The device driver for the hard disk consists entirely of a hardware interrupt routine, HdInt in interrupts.s (the hard disk controller will trigger this interrupt when it has finished its work), and a couple of routines, ReadSector and WriteSector in ide.s. ReadSector is very straightforward; the appropriate registers in the IDE controller are set and then, when the controller signifies that it is ready (hence the call WaitForInt), a simple loop reads the data into the buffer. WriteSector is equally simple. Note that this code only works with a straightforward IDE controller (it'll be fine with SimNow and qemu), not SATA or SCSI controllers. (I'll try to find a reference giving details of the IDE controller.)

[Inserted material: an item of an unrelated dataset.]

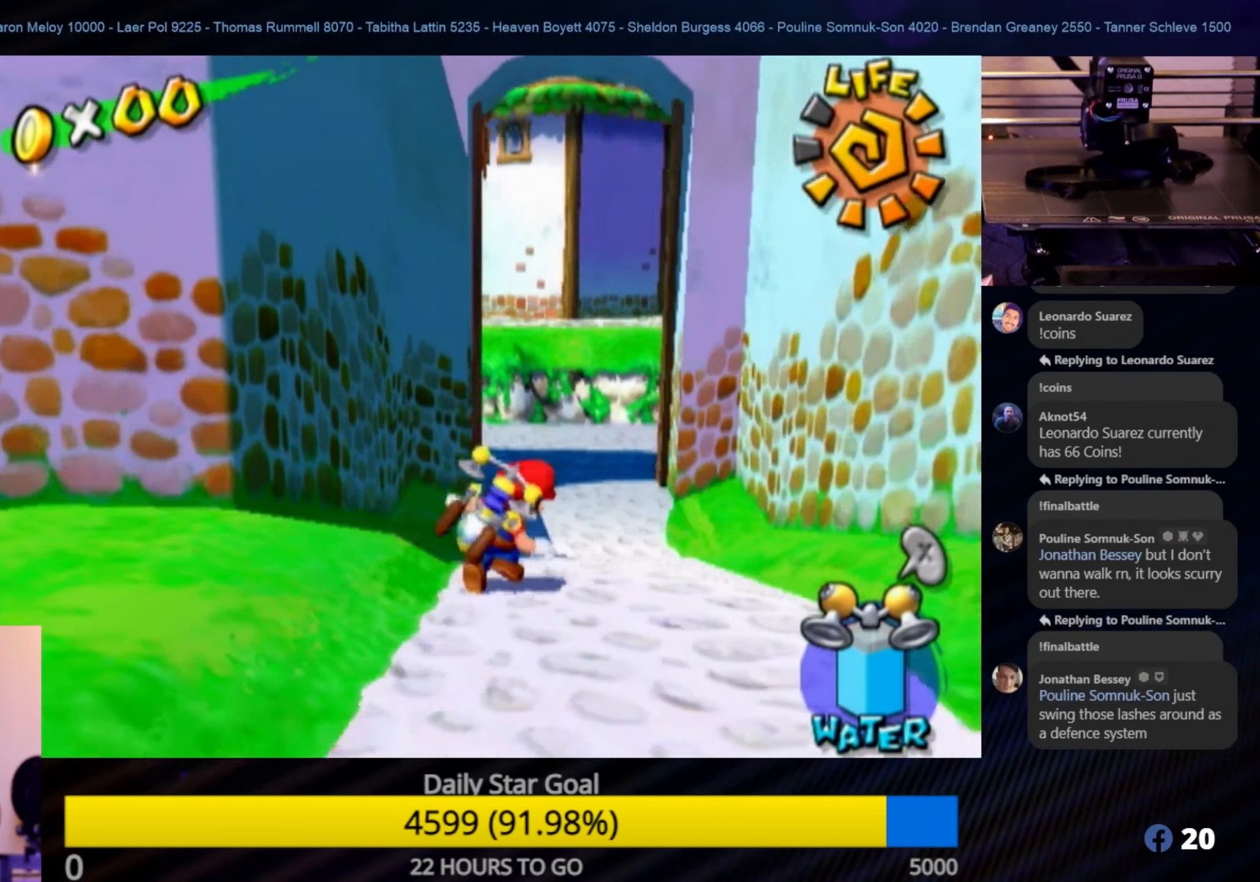
{"buttons": [], "left_stick": "up-left", "right_stick": "center", "events": [[83, "right_stick", "center"], [483, "left_stick", "up-left"]]}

Similarly, HdInt is not complicated. It clears the interrupt and then checks through the list of blocked tasks to find the first one that is waiting for an interrupt from the disk controller (There must be at least one, else why is the disk controller doing any work? If nothing is waiting for it something has gone seriously wrong!) Having found a waiting task a specific task switch to that task is made.

There appear to be potential problems with this device driver. In particular, it doesn't guard against two simultaneous requests. This is not a problem in practice; requests to the driver only come from a single task, the filesystem task, in the form of queued messages. There should, therefore, be no question of simultaneous accesses to the disk as the filesystem task looks after the necessary serialization.

Note: I've just realized that the above doesn't really make sense. If the only task that calls the device driver is the filesystem task then why do I need to check which task called it? I must check carefully, but I'll leave it as it is for the time being; it certainly works as is.